In December 1944, Per and his colleagues declined offers to be evacuated from Budapest to Sweden for their safety, instead staying behind in order to continue their rescue efforts. Per saw Wallenberg for the last time on January 10, 1945. Soviet officials detained Wallenberg soon after on suspicion of espionage.
The Soviets also detained Per and his other colleagues. They were allowed to return to Sweden by April 1945. After the war, Per continued his diplomatic career, including as the Swedish ambassador to Australia and Canada. He also initiated a search for Wallenberg, which he continued for the rest of his life. A Soviet government report in 1956 suggested that Wallenberg had died on July 17, 1947, while imprisoned by Soviet authorities at the infamous Lubyanka Prison in Moscow. Subsequent eyewitness sightings of Wallenberg in the Soviet penal system after 1947 have called this statement into question. The exact date and circumstances of Wallenberg’s death are unknown and may never be clarified. In October 2016, 71 years after his disappearance, Swedish officials formally declared Wallenberg legally dead.

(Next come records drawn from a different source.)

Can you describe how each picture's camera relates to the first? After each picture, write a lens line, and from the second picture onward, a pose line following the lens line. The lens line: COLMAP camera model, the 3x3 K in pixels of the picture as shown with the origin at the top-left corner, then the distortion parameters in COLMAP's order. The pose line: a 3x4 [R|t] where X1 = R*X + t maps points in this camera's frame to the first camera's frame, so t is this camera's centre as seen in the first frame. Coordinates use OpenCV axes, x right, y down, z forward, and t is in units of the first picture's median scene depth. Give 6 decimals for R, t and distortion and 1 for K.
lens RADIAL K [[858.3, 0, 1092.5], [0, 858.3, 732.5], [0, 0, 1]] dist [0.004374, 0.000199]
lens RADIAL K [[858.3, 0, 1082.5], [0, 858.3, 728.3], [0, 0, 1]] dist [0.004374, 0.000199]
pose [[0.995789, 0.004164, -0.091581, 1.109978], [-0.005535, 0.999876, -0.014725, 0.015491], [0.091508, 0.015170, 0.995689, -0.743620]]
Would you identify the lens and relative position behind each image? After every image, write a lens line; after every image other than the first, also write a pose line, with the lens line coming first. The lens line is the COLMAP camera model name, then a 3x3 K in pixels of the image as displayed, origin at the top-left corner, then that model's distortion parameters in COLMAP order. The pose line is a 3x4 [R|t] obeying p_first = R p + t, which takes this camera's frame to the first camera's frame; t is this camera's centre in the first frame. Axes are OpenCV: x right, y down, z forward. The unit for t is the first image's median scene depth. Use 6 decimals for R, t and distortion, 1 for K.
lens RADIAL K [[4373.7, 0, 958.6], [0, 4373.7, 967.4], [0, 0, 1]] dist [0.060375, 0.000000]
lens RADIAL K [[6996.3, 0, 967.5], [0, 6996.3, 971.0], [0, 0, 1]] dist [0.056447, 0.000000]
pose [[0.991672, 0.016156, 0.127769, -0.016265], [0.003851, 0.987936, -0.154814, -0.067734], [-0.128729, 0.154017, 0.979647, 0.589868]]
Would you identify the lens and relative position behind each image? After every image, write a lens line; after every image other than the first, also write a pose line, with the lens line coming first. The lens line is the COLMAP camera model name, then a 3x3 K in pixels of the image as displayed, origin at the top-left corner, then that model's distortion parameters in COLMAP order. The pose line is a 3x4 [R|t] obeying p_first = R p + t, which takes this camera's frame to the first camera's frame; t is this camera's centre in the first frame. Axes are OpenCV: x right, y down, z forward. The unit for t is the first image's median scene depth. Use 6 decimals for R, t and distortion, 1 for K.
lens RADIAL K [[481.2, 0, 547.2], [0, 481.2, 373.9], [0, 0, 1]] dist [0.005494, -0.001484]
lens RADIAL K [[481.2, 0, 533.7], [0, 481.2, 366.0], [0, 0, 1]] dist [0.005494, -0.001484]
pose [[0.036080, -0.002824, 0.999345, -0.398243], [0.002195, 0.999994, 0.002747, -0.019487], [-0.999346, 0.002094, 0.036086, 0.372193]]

When Soviet forces liberated Budapest in February 1945, more than 100,000 Jews remained, mostly because of the efforts of Wallenberg, Per, and their colleagues. In 1963, Yad Vashem recognized Wallenberg as Righteous Among the Nations and later recognized Per as Righteous in 1982. In 1995, Per was honored with the Hungarian Republic’s Order of Merit. Per died on August 25, 2002 in Stockholm, Sweden.